See-Through takes its lead from concerned newspaper stories suggesting that young people perceive becoming video bloggers or YouTubers as viable and indeed desirable career options, inspired by the notoriety and financial success achieved by individuals who have showcased various (or even no) skills on such Internet platforms.
As we walk in, writer-performer Claire Gaydon, clad in black tracksuit bottoms and sweatshirt, sits on the stage, her back to the audience, surrounded by breakfast items. She is busy on her laptop computer—the screen is projected onto the back wall of the performance area.
The show proper begins with Gaydon getting up and singing an R&B-style song, using a water-bottle as a microphone and still not facing us as she plays out a fantasy of celebrity with which everyone can identify.
Back at her desk, she addresses us via her computer screen.

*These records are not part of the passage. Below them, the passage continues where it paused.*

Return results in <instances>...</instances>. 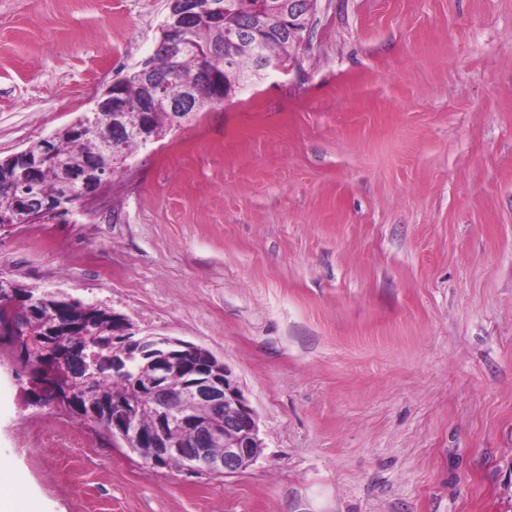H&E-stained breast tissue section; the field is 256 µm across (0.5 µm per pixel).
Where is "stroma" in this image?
I'll use <instances>...</instances> for the list:
<instances>
[{"mask_svg": "<svg viewBox=\"0 0 512 512\" xmlns=\"http://www.w3.org/2000/svg\"><path fill=\"white\" fill-rule=\"evenodd\" d=\"M167 0H0V158L89 114ZM298 67L0 233V278L208 348L265 447L156 469L26 405L0 461L41 512H512V0H317Z\"/></svg>", "mask_w": 512, "mask_h": 512, "instance_id": "obj_1", "label": "stroma"}]
</instances>
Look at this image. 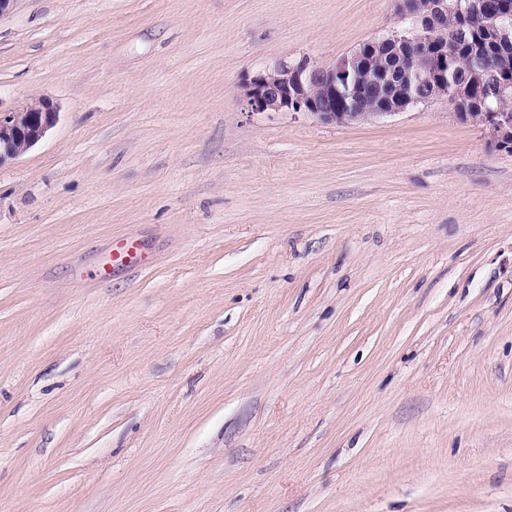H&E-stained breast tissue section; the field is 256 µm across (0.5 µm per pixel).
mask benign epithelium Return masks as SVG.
I'll list each match as a JSON object with an SVG mask.
<instances>
[{
    "label": "benign epithelium",
    "instance_id": "7a95c632",
    "mask_svg": "<svg viewBox=\"0 0 512 512\" xmlns=\"http://www.w3.org/2000/svg\"><path fill=\"white\" fill-rule=\"evenodd\" d=\"M400 2L402 10L416 21L413 30H392L368 40L328 66L306 57L297 62L275 59L242 82L247 107L253 112L302 113L324 124L348 126L445 98L456 120L480 128L496 150L512 154V112L485 104L488 97L499 99L512 88V71L483 61L470 67L465 80L453 79L456 55L448 48V11L458 14V30L479 22L491 33L495 59L505 57L512 46V15L501 11L497 0H483L475 15L457 0H440L425 13L412 11L411 0ZM410 43L432 48L422 66L402 72L400 91L387 95L389 75L376 69V59L383 56L384 46L397 53ZM57 115V107L47 99L0 110V165L38 144L56 123Z\"/></svg>",
    "mask_w": 512,
    "mask_h": 512
}]
</instances>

Interspersing autobiographical detail with (one hopes) fiction, she tells of her religious upbringing in Lincolnshire, her going to drama school, her limited success thus far, and the idea of starting a YouTube channel in order to raise her profile as an actress.
We see video footage of her enlisting the aid of friends—a web-designer, a musician, a photographer—and her amdram-loving mother to enhance her online presence. We also watch a reconstruction of her online research process, which involves investigating those YouTubers who have achieved remarkably high viewing numbers and sponsorship earnings via their expertise at playing video games or giving make-up tutorials.
Inspired by this, she decides to stage public challenges to playfully display her performance skills—this was almost scuppered in the performance I attended when the first audience member she selected to help her demonstrate did not feel up to participating; luckily, others were less shy.
When this fails to help her achieve a significant number of views, she takes another route—attempting to become an “influencer” by talking candidly about her sex life and recreational drug use. When this proves successful (although some of the comments posted underneath her videos are predictably unpleasant), she becomes even more confessional—with unfortunate results in respect of family relationships.
The show seems to start out as a parody of shallow, fame-obsessed millennials. As drama supersedes satire and the emotional stakes are raised, the laughter fades. At the conclusion, however, there is some relief from our unease.
See-Through is very cleverly done, both in terms of its technical presentation (believably home-made), and its (presumably) reality-bending storytelling. Gaydon creates a relatable onstage persona rather than, as might have been the case, an insufferably and groundlessly egotistical one.
Much slicker than it lets on, this is a fascinating, insightful hour of occasionally cringeworthy entertainment.